Credit card debt: don’t “reload”
Some homeowners tap their equity for debt consolidation, including paying off high-interest credit cards. Because home equity loans have much lower interest rates — maybe 5 percent as opposed to 17 percent — this can be a money-saving move. However, there’s more to consider.
First, are you being real with yourself about what you’re doing? When you consolidate debt with a home equity loan, you’re not paying off the debt, you’re just moving it around. If you don’t change the habits or circumstances that got you into debt, and you run up those cards again, you’ll be in even worse shape than before. This syndrome is so common that lenders have a name for it: “reloading.”
Second, credit card debt is unsecured debt.
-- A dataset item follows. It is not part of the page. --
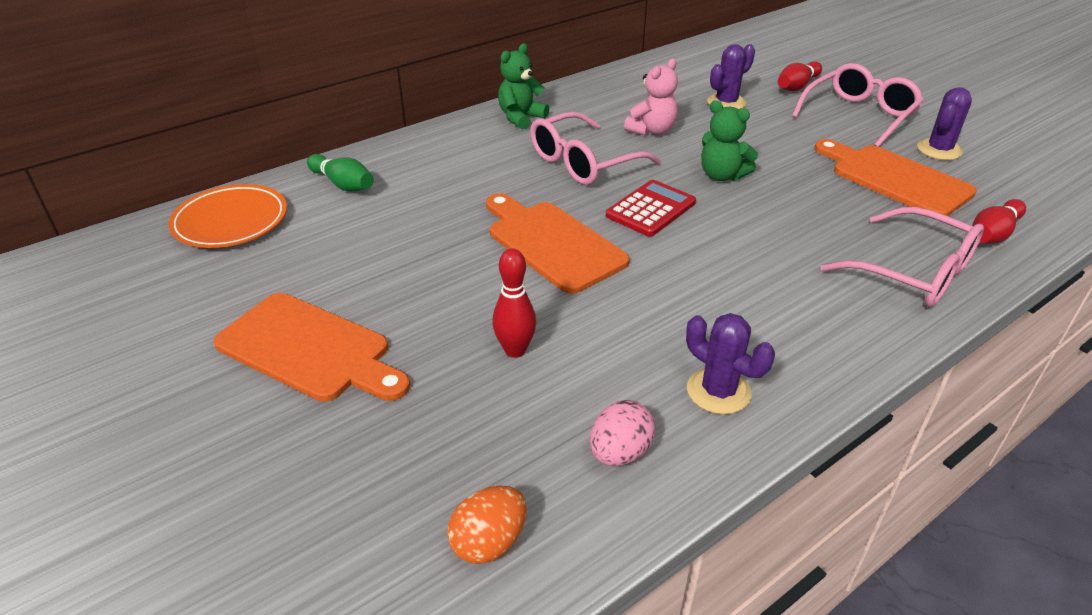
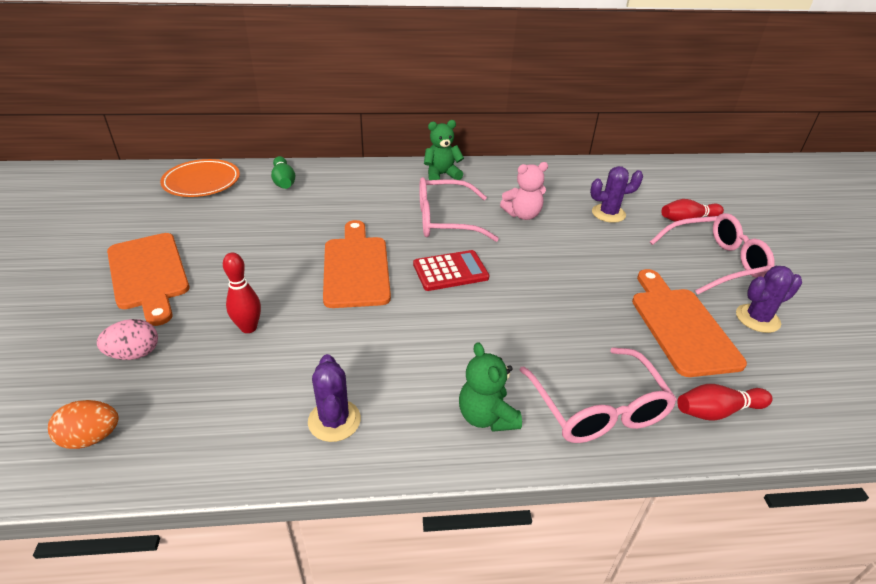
camera: 30 degrees right, 0 degrees up
pink egg [590,400,655,466] -> pink egg moved to [97,319,158,360]
green teddy bear [701,100,758,181] -> green teddy bear moved to [459,342,522,432]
That means it’s not guaranteed by any physical collateral. If you fail to pay the debt, it’s hard for the credit card company to come after your house (although they might try; state laws vary). If you pay off the debt with a home equity loan, the debt is now secured by your house. So if you default, the lender has a clear right to foreclose on you.
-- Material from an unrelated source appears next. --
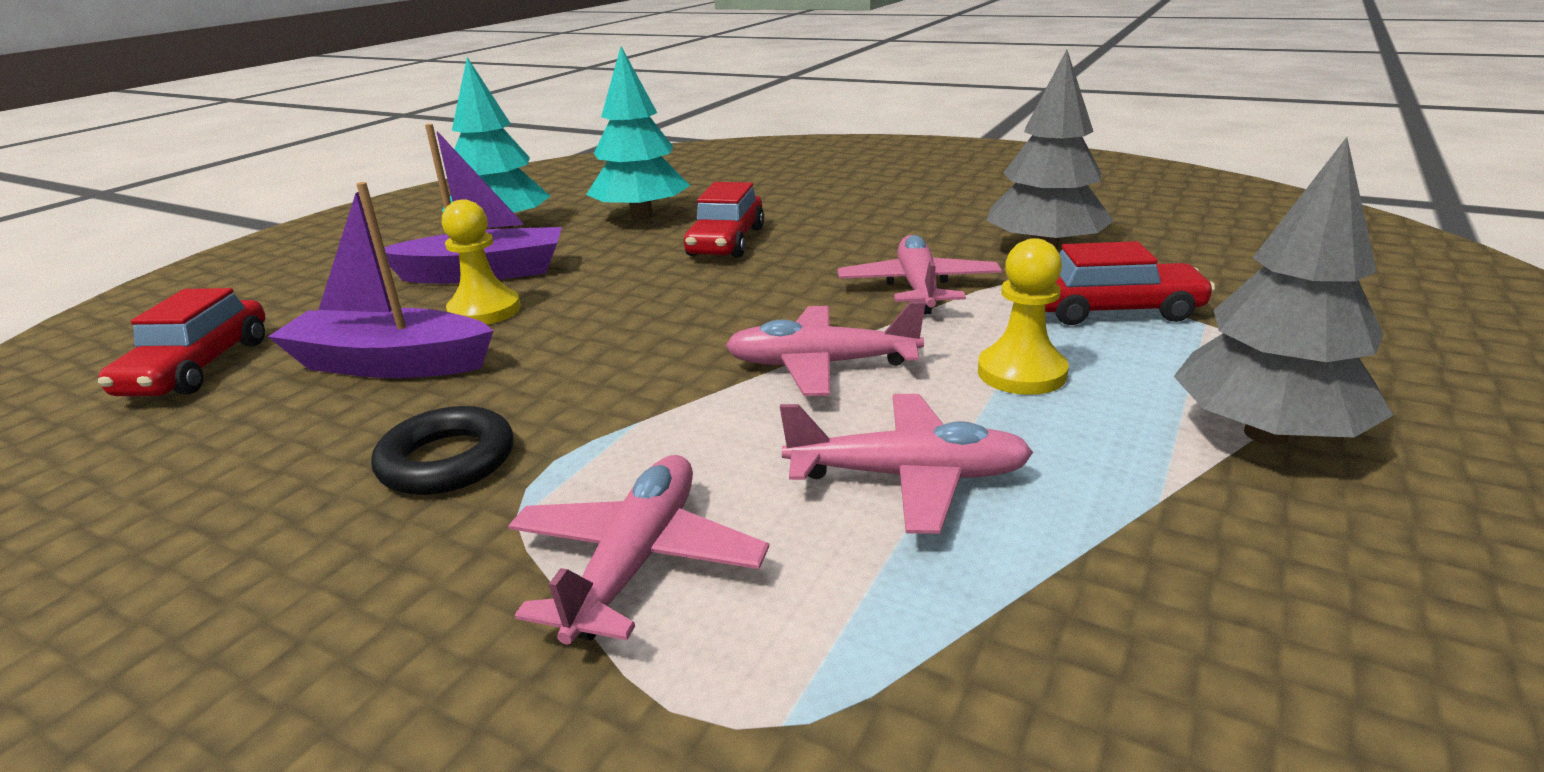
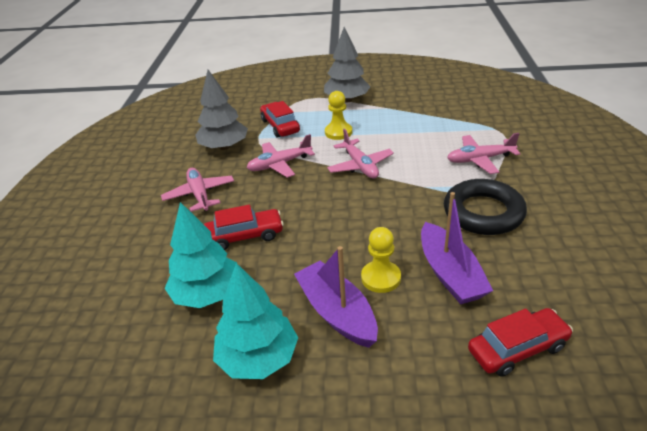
camera: 115 degrees left, 10 degrees up
black ring [371,406,513,495] -> black ring [444,179,527,235], size x1.63
pink plane [780,394,1033,534] -> pink plane moved to [161,168,234,212]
BTW, if your debt is starting feel out of hand, a local homeownership advisor can help you with that too.
Student loan debt: think twice
Did you manage to buy a home despite student loan debt? Congratulations! If you’ve now built up some equity, you might be considering whether to get those loans out of your life by replacing them with a single home equity loan at a lower interest rate.
It sounds good, but the problem is the same as with credit card debt. You’re just moving the debt around, and you’re converting unsecured debt into debt secured by your home. You risk foreclosure if at some point you can’t pay. Defaulting on your student loans will hurt your credit, but you won’t lose your house.
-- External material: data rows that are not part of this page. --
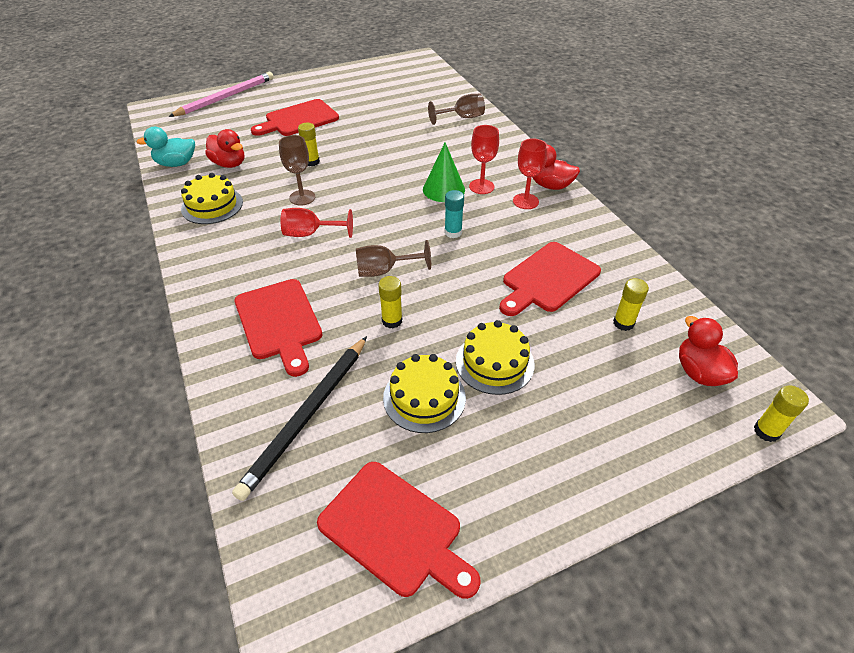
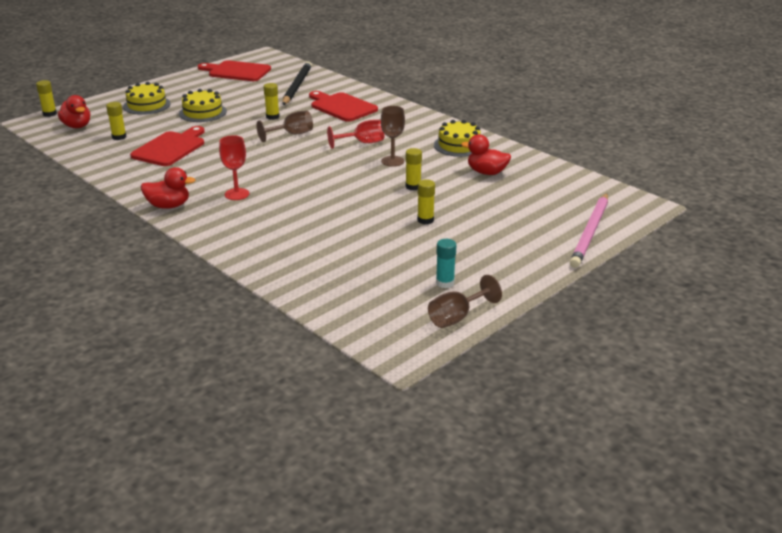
camera: 160 degrees right, 15 degrees down
turquoise duck [137,127,195,167] -> none
red cutting board [251,99,339,136] -> none
yellow cake [383,354,466,433] -> yellow cake moved to [123,82,171,115]
green cone [423,142,465,202] -> none
brown goblet [428,94,485,125] -> brown goblet moved to [428,275,502,328]
turquoise glue stick [444,190,464,238] -> turquoise glue stick moved to [436,239,456,288]
red goblet [513,138,547,209] -> none
none -> yellow glue stick [417,180,435,224]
Also consider that once you convert a federal loan into a private loan (home equity or other), you’re no longer eligible for federally sponsored programs like deferment, income-driven repayment, and public-service loan forgiveness.
Other investments: risky
Some homeowners use their equity to invest in the stock market or other real estate, betting that the returns will be higher than the cost of taking out the home equity loan or line of credit.
First of all, we chose the word betting for a reason. The return on the new investment might not make up for the cost of the loan. Plus, while stock and real estate investments can be an important part of an overall money strategy, when you use your home equity to make them, you’re compounding the usual risks by putting your home on the line.
Here’s another idea: If you want a guaranteed return on investment, put more money into your home in the form of consistent payments on principal. Besides building home equity faster and paying off your mortgage earlier, you’ll save (and in a sense, “earn”) tens of thousands of dollars in interest over the life of your mortgage.